One of the most fascinating aspects of Sadaharu Oh's autobiography is his very detailed description of the similarity between cutting with the Japanese sword and hitting a baseball. Because of his relationship with Aikido's founder, Morihei Ueshiba, he raises the question of what exactly does the sword represent in Aikido?

I've always gotten the sense that for the founder, the sword represented an interior place. Apparently he did not like students picking up weapons and getting caught up in moves they had picked up in "chambara" films. Terry Dobson and Robert Frager have both told me stories of how they were reprimanded by Osensei for handling weapons in a way that he considered incorrect. So what did Osensei consider a correct model for the sword?

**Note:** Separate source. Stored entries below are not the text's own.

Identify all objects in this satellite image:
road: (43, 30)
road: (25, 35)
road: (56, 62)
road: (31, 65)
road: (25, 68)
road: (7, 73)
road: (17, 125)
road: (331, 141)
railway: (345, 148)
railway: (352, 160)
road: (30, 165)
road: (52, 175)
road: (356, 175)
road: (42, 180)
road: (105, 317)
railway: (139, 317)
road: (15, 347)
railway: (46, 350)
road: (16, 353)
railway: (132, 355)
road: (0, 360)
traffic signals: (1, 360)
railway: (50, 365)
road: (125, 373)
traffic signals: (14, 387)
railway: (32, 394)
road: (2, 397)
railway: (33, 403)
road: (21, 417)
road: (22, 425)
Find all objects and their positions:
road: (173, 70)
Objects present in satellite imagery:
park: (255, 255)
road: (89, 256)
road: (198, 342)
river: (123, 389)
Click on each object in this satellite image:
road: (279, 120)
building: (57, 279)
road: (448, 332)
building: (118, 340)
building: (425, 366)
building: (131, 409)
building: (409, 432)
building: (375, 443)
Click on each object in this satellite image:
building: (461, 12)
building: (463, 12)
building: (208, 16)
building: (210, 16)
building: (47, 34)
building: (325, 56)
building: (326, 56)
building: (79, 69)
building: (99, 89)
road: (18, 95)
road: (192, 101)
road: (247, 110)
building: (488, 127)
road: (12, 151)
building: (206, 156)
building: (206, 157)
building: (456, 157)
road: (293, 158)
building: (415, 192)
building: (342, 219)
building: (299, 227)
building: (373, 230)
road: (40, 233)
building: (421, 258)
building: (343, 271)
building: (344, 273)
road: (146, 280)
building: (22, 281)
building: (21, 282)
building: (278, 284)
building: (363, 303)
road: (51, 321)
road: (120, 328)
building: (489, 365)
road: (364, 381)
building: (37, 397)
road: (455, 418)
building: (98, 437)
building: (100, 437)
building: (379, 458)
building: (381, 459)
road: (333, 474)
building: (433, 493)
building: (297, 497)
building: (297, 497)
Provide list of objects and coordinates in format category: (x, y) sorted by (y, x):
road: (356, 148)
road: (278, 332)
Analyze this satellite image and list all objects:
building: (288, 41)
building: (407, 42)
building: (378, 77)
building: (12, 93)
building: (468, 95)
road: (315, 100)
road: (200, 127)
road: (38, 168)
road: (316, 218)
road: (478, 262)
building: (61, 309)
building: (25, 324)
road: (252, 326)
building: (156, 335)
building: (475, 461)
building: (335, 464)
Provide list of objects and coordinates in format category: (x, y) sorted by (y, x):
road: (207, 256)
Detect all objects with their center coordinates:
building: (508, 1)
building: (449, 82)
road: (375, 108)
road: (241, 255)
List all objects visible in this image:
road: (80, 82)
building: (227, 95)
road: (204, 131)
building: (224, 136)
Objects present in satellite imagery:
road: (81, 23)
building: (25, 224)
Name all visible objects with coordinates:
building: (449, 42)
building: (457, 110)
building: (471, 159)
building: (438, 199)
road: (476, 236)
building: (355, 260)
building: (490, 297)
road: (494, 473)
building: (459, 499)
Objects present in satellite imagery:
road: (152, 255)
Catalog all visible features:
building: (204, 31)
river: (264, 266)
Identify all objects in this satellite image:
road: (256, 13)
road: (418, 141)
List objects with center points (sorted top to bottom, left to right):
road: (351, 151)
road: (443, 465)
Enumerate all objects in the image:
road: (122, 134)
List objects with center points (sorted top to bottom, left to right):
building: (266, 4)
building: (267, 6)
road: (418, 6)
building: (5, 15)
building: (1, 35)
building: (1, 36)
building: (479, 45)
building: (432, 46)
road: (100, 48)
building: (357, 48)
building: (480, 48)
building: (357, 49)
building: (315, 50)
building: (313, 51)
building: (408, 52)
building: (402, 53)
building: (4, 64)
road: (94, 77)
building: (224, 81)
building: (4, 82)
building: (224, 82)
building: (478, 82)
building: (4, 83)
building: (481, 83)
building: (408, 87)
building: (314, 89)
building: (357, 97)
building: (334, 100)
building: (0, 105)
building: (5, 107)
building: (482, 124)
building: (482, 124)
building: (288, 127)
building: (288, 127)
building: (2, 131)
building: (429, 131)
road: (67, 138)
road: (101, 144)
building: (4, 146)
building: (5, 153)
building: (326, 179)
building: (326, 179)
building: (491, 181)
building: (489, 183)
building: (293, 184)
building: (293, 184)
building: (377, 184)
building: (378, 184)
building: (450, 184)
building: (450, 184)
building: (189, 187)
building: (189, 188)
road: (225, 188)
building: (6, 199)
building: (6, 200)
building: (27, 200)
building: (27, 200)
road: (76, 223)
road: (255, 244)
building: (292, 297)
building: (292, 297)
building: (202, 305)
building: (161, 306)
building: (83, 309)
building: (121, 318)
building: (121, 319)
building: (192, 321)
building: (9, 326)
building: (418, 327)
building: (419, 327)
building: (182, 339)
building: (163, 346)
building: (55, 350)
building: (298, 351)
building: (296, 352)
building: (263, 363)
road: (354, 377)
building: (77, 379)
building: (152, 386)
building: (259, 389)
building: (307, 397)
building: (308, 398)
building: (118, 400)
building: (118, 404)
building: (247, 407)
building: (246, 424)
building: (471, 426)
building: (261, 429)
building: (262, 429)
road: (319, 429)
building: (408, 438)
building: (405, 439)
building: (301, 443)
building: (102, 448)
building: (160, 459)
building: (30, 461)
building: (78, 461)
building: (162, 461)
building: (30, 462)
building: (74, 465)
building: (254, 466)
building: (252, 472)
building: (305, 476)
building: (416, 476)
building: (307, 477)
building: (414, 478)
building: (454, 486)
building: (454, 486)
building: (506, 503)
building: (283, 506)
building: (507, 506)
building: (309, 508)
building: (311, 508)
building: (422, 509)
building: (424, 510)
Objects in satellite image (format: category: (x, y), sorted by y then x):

Hikitsuchi sensei once related a story of a late night session with Osensei. It was just the two of them in the middle of the night training with bokken. Osensei's bokken was black. Hikitsuchi sensei had high ranks in both kendo and iaido.After a few exchanges Hikitsuchi sensei felt that even though he was holding a wooden sword that he had cut through something. Moonlight streamed through an open window and Hikitsuchi sensei saw that the end of Osensei's sword had been sheared off. He said he started groping around on the tatami in the dark looking for the sword tip. Osensei then asked:"Michi-san wa nani o sagashiteru ka? [What are you looking for Michio-san(referring to Hikitsuchi sensei)]. Osensei then reached into his kimono and pulled out the sheared off tip of his own sword and handed it to Hikitsuchi sensei. Hikitsuchi sensei was then told by the founder that he had mastered the Aikido sword. Hikitsuchi sensei later said that for one who possesses the secret of Aikido, even a wooden sword is transformed into a live cutting weapon("bokken demo shinken ni kawatte kuru.")

So perhaps Osensei was stating that the sword represented a magical and deeply transformative inner state that could then be translated into the outer world through a seemingly magical function(cutting with a wooden sword). This is something that is past purely technical understanding expressed through blindly rote practice.

Having personally done sword to sword practice with Hikitsuchi sensei, you felt great intensity and that what was seemingly wooden was really sharp and could cut. He himself was not big into set forms. He taught triangle, circle, and square, which, when freely allowed to formulate, create shochikubai no kempo. Sho is pine, representing square. Chiku is bamboo, the circle. And bai is plum, the triangle. More on the sword and aikido at a later date.